In a release regarding the report, Quest’s Barry Sample, Ph.D., commented on Drug-Free Workplace efforts by saying, “These changing patterns and geographical variations may challenge the ability of employers to anticipate the ‘drug of choice’ for their workforce or where to best focus their drug prevention efforts to ensure a safe and healthy work environment.”

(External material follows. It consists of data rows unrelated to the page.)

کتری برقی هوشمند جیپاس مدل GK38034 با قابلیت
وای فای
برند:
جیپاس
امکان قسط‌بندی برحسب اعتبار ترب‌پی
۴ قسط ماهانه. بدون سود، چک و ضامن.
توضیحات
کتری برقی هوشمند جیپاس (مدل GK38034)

Officials at National Drug Screening, Inc (Melbourne, Florida) heard Dr. Samples report first hand at the Federal Transit Administration national conference on Thursday May 12, 2018. Joe Reilly, President of National Drug Screening, Inc commented “Dr Sample provided up to date data showing important trends in drug abuse among workers in the United States. Businesses across America should be paying careful attention to their drug free workplace policies.”
It’s clear that workplace drug testing is more important than ever, especially in safety-sensitive workplaces.
Is there any good news based on the Quest study? Possibly. The report suggests that American workers who test positive for opiates plummeted nearly 17% year over year when comparing 2017 to 2016. There are several potential reasons for this drop, including a nationwide initiative to decrease opioid addiction through the reduction of the unnecessary prescription of painkillers. Before 2017, medical boards, insurers, and state regulators began putting pressure on doctors who were over-prescribing opioids to their patients. Interestingly, one of the methods used to keep track of patients using opioids was through urine drug testing. The reduction in positive tests for prescribed and illegal opioids represents a bright spot in the report.